Wednesday, May 11, 2016

Brilliant Fools: The Short Story of America’s Liberal Elite



By David French
Tuesday, May 10, 2016

For much of the last week, the very small world of pundits and policy wonks has been buzzing about the New York Times’s extended profile by David Samuels of Obama foreign-policy guru Ben Rhodes, the “aspiring novelist” (as the headline put it) with a master’s in fine arts who sneers with contempt at the president’s foes and has helped helm American foreign policy in the age of ISIS.

The story is rich with detail that should scandalize anyone who is concerned with either truth or humility in American policymaking. Rhodes apparently lied to sell the Iran deal to the American public, counting on ignorant, sympathetic leftist journalists and activists to peddle the administration’s foreign-policy line and dominate the public debate. The Obama administration has become inured to tragedy, Rhodes confessed, adding, “There’s a numbing element to Syria in particular,” where 450,000 lives have been lost. And, of course, when it comes to failures and disappointments, the buck stops with the traditional foreign-policy and military “establishment” that Obama (and Rhodes) despise.

For men like Rhodes, his “entire job” (according to former speechwriter Jon Favreau) was assisting in a “larger restructuring of the American narrative.” In other words, Obama and Rhodes and Jarrett had a new story to tell about our nation and the world; all facts and circumstances were shaped to fit that story. And so — to use one illustration from the piece — Iran’s capture and humiliation of American sailors wasn’t really a story of American weakness but in reality a story of American strength.

There is nothing unique about Rhodes. In fact, he’s a perfect stand-in for America’s arrogant, incurious elite — the class of brilliant fools who populate the upper echelons of government, academia, and media. Last week, Minding the Campus’s John Leo interviewed Harvard’s Harvey Mansfield, the lion of campus conservatism, and Mansfield noted:

Students doubt that there really is anything fundamentally that they need to learn. And they look at themselves and say, if I don’t need to learn anything fundamentally, my attitudes deserve to remain as they are right now.

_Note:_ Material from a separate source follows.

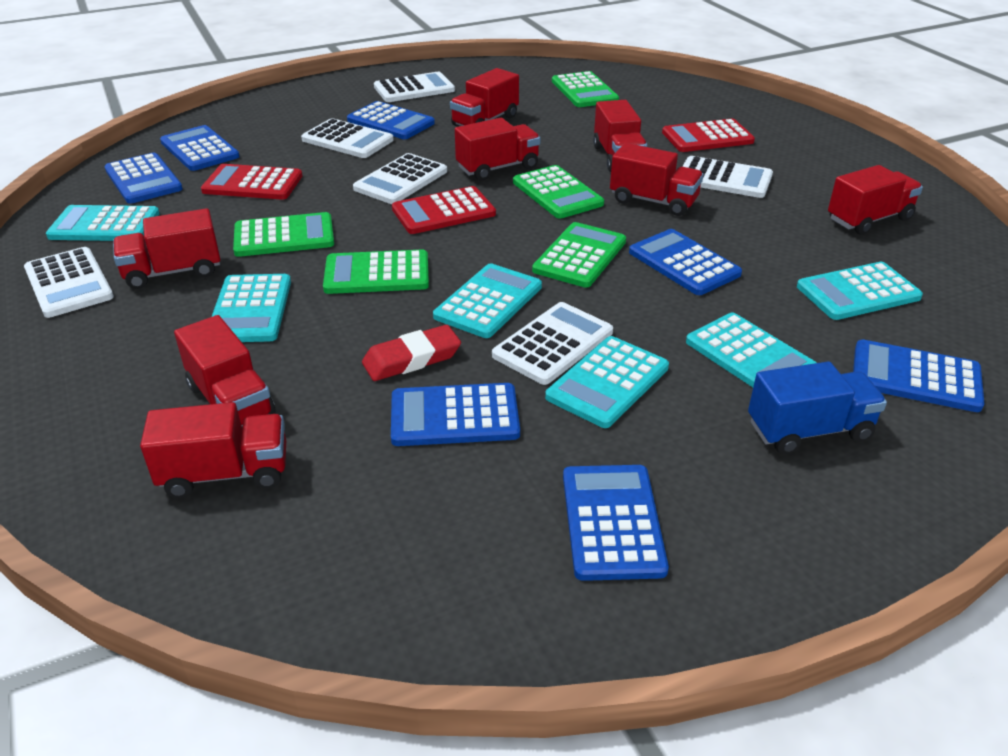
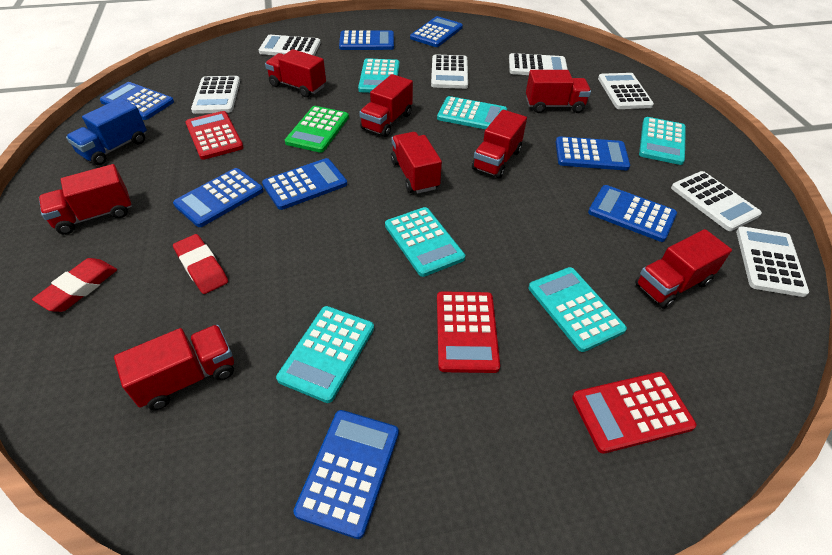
blue calculator: [104,153,183,204] [160,125,240,171] [347,101,435,139] [391,383,520,446] [563,465,669,581] [629,229,742,295] [853,339,984,412] = 7 -> [100,82,174,120] [173,168,263,227] [262,158,347,210] [293,410,399,539] [339,30,394,50] [410,16,463,47] [556,136,630,170] [588,185,677,242] = 8
green calculator: [233,212,334,257] [323,249,429,294] [513,165,604,219] [532,222,626,288] [552,71,619,107] = 5 -> [285,106,349,153] = 1
red eraser: [362,325,461,381] = 1 -> [32,258,117,312] [173,234,228,294] = 2
white calculator: [24,247,114,318] [301,118,394,158] [353,153,447,204] [374,72,455,102] [492,302,613,385] [682,156,773,198] = 6 -> [191,76,240,114] [259,35,321,56] [431,54,468,89] [509,53,568,75] [598,73,654,109] [671,171,762,231] [736,227,809,297] = 7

These Harvard undergraduates, allegedly the best of the best, of course defend those values and “attitudes” zealously, and they do so with all their considerable intellectual and rhetorical gifts. But their attitudes are impervious to facts. And so it is in the Obama administration, where neither consistent failure nor bloody disappointment can alter his view of the world. In the memorable phrase of an unnamed official, “Clearly the world has disappointed [Obama.]” It stubbornly refused to conform to his expectations.

We all form and hold strong beliefs well before they’re tested by experience. We reflect the views of our parents and peers — buttressed by selective readings and reinforced by antipathy towards our ideological enemies. But the wise person not only tests his views constantly against the best expressions of the other side; he also examines them in the cold light of reality.

There was a time when reality bested my beliefs. In January 2005, I listened to George W. Bush’s second inaugural and nodded right along as he declared that the “best hope for peace in our world is the expansion of freedom in all the world.” And while I wasn’t quite in agreement that the “call of freedom comes to every mind and soul,” I believed that the desire for freedom crossed cultures, faiths, and national boundaries.

Then I went to Iraq, and I saw what I should have known from the start, that there are desires that are much stronger than the desire for freedom — the desire for vengeance, for example, or the desire to follow Allah even through the oblivion of a suicide bomb. In the face of this reality, I had a choice: Shape the narrative to defend my beliefs, or surrender to the facts and adjust my worldview. I chose the latter.

There are modest signs that Obama has learned at least some bitter lessons. We’re back in ground combat in Iraq. We’re not leaving Afghanistan before the end of his term. But in all the larger ways, Obama, Rhodes, and the vast majority of the Left’s elites have stared reality in the face and have not only refused to acknowledge it, they’ve actively worked to deny its existence.

The Obama administration has famously walled itself off from military officials — confident that it knows more about the Muslim world than the men and women who’ve been fighting in its midst for more than 14 years. It extols the virtues of the Muslim world against all available evidence. It dismisses thoughtful critics and has open contempt for the opposition. As one anonymous source said of Obama himself, “He has a real problem with what I call the assignment of bad faith.” In other words, “he regards everyone on the other side at this point as being a bunch of bloodthirsty know-nothings from a different era who play by the old book.”

That’s the left elite in a nutshell. Their virtue is presumed, their critics are despicable, and a self-flattering story always trumps the truth.